So there they were, in a carefully kept scrapbook on the shelf in Emese’s apartment: photographs of a 1955 confirmation class in Caracas. George stands in the back row, a young pastor with a gentle smile, and beaming, front and center, is Réka, age 13, clutching a bouquet of flowers.

There’s much that I find moving in this story. The passing on of faith from one generation to another; the story of refugees finding community and hospitality and a new home; the care that George, and then Emese, took in preserving the pictures themselves, keeping the memory of these ordinary, sacred events alive.

And then there’s the fact that here in our congregation in Geneva, half a world away from Caracas, these lives would meet again.
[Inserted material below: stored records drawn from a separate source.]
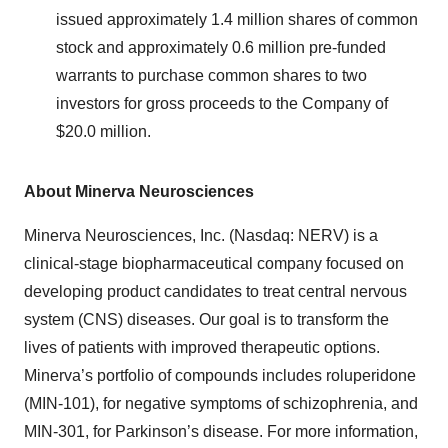
issued approximately 1.4 million shares of common
stock and approximately 0.6 million pre-funded
warrants to purchase common shares to two
investors for gross proceeds to the Company of
$20.0 million.
About Minerva Neurosciences
Minerva Neurosciences, Inc. (Nasdaq: NERV) is a
clinical-stage biopharmaceutical company focused on
developing product candidates to treat central nervous
system (CNS) diseases. Our goal is to transform the
lives of patients with improved therapeutic options.
Minerva’s portfolio of compounds includes roluperidone
(MIN-101), for negative symptoms of schizophrenia, and
MIN-301, for Parkinson’s disease. For more information,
Réka moved to Geneva in the early 1960s and soon began work as an interpreter with the U.N., so she was already settled here when George and Emese arrived in 1971 for George’s work with the Lutheran World Federation. For decades the families continued to meet and share memories of life back in Venezuela.

They always remembered their long history together, but for many years, the confirmation pictures had been forgotten. It was about ten years ago, Emese remembers, when a group of church members were gathered to celebrate Réka’s birthday, that she thought to pull out the old scrapbook.

Réka was delighted with the photographs. The dementia was beginning to affect her memory then, but Emese says she could still name every one of the students she was confirmed with.

“We have this treasure in clay jars,” Paul wrote to the church in Corinth—the riches of God’s grace in the most ordinary of places. Those treasures are all around you—in old photo albums, in stories passed down, in lives that have made a difference in your own. Pay attention to them, and give thanks.